White Denim — Workout Holiday | The Quietus

White Denim

Workout Holiday

So that’s how you kick off a rock ’n’ roll record in 2008. Eyeballs straining at sockets like vitreous humour-filled dogs of hate, clawing, shredding, fists windmilling at the gods " for its first half at least, Texan trio White Denim’s ’Let’s Talk About It’ sounds like the spring-heeled horseman heralding the rock debut of the year.

Unfortunately for them it’s also utterly directionless, sucking in on itself completely at the midway mark in a twitching mess of funky percussion and bong-haze atmospherics. For all their big-buckled, Beefheart-wielding-a-pair of-scissors-over-Creedence’s-songbook swagger, White Denim seem to be dancing on the edge of an abyss, making Workout Holiday a bold but not quite realised synthesis of the cerebral and the visceral.

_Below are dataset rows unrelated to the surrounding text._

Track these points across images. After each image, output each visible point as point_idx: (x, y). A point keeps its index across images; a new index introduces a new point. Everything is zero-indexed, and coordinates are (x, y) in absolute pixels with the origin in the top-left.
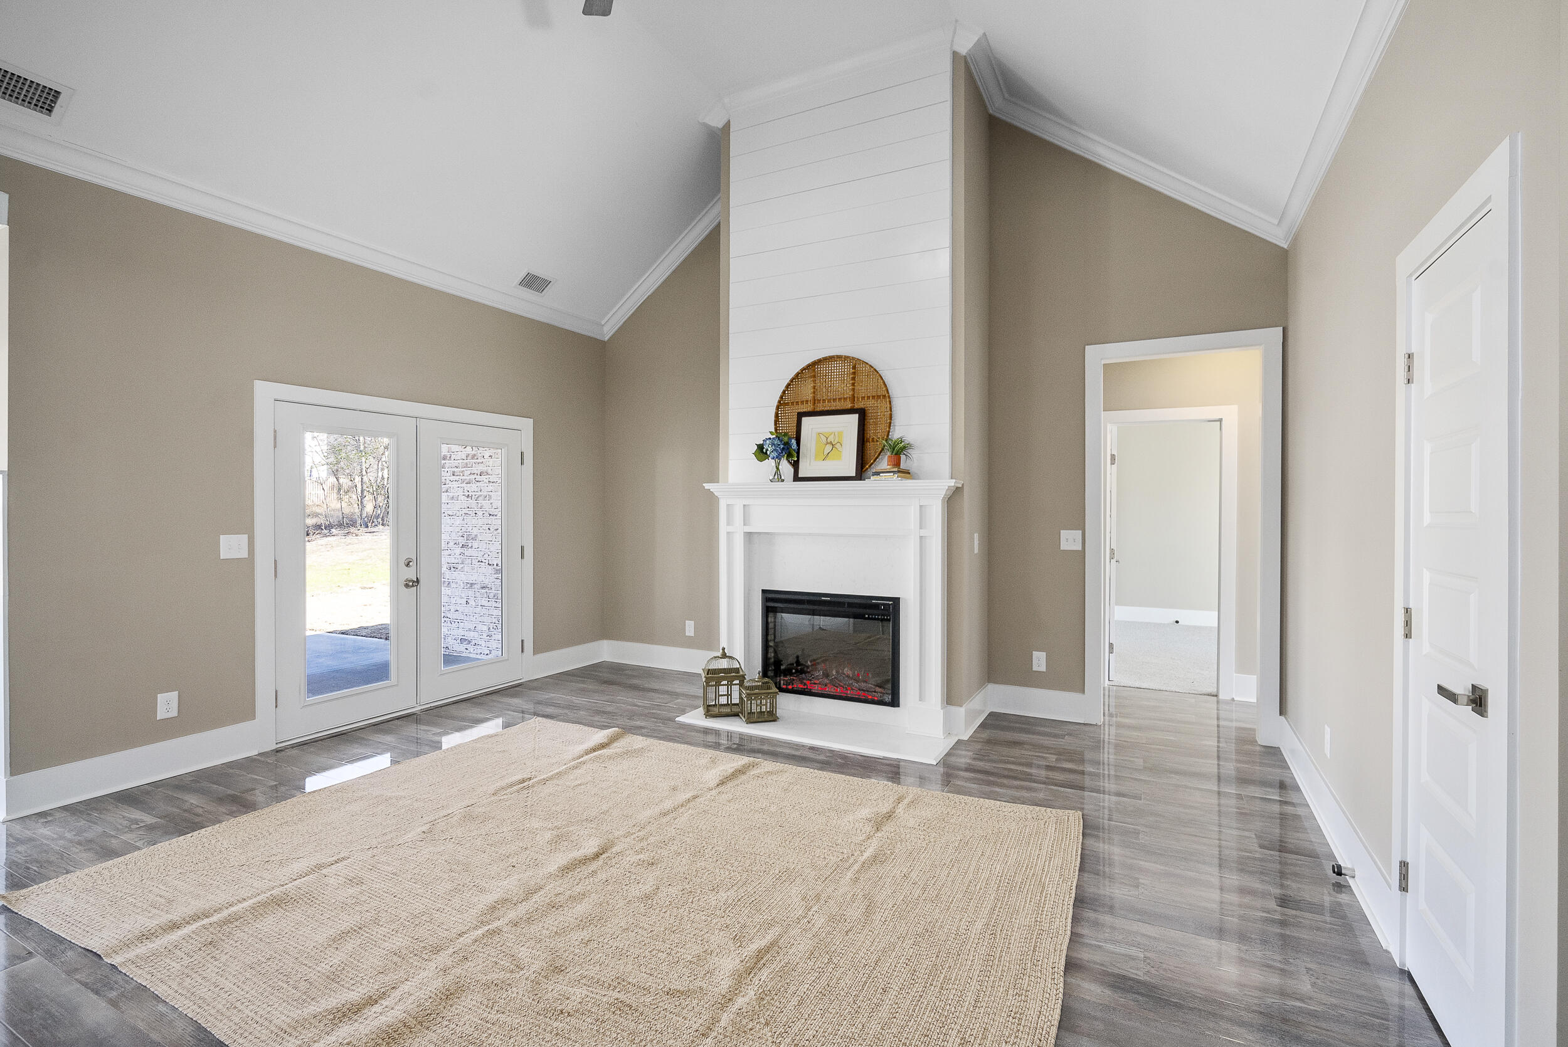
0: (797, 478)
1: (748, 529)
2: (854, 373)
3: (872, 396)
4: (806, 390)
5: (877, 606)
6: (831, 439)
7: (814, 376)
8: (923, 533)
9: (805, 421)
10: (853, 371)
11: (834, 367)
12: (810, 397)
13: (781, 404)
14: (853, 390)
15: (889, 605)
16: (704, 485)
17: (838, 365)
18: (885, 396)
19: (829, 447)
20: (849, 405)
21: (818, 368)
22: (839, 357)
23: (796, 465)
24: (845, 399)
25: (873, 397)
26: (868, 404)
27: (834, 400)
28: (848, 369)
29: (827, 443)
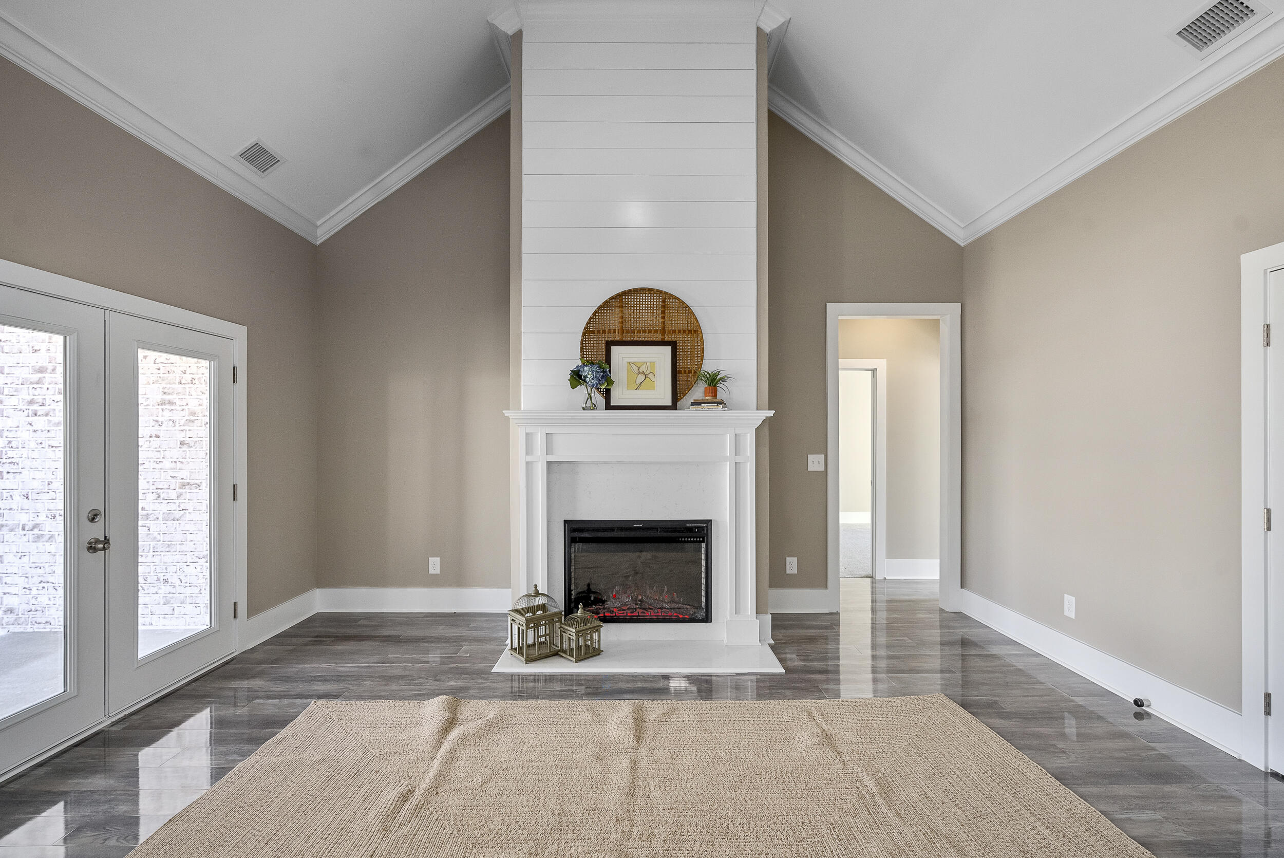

Anyone lucky enough to have caught them play in London back in April might already have guessed as much; live they were an almighty whirlwind to send Dorothy scarpering back to Oz but as the final chords were pranged merrily out it felt like we were still in Kansas and our journey had somehow been a circuitous one. So it goes with Workout Holiday – It’s like being privy to a moonlit seminar on musicology with a man who’s got a half a pound of red meat down his pants – perversely thrilling, but an edifying experience? Not convinced really.

Things work best when their rock ’n’ soul schlock is given wheels and a fuck-off dynamo by Joshua Block and Steve Terebecki’s formidable rhythm section, but they’re also given to a ponderous noodling that puts the skids under their momentum somewhat and throws up the occasional whacked-out dud – ’Look That Way At It’, in particular, is a cut ’n’ paste lark that glancingly resembles Lou Reed’s eighties howler The Original Wrapper.

Theirs is a schtick to die for, certainly, and one with enough elasticity to effectively incorporate the Kinks-ish jaunt of ’Sitting’, ’I Can Tell’’s Trogg-lodyte psych, and ’All You Really Have To Do’, which effectively channels early Beefheart into a puff-chested, strutting rock whole. And yet for all that, would it be missing the point entirely to say John Fogerty won’t be getting hot under his blue collar any time soon?

Put simply, the songwriting on Workout Holiday lacks depth and too often serves as a vehicle for the band’s locomotive chops. Which is a shame, really, because with better fuel to stoke the fires of their fiery soul train, White Denim could end up with runaway results indeed.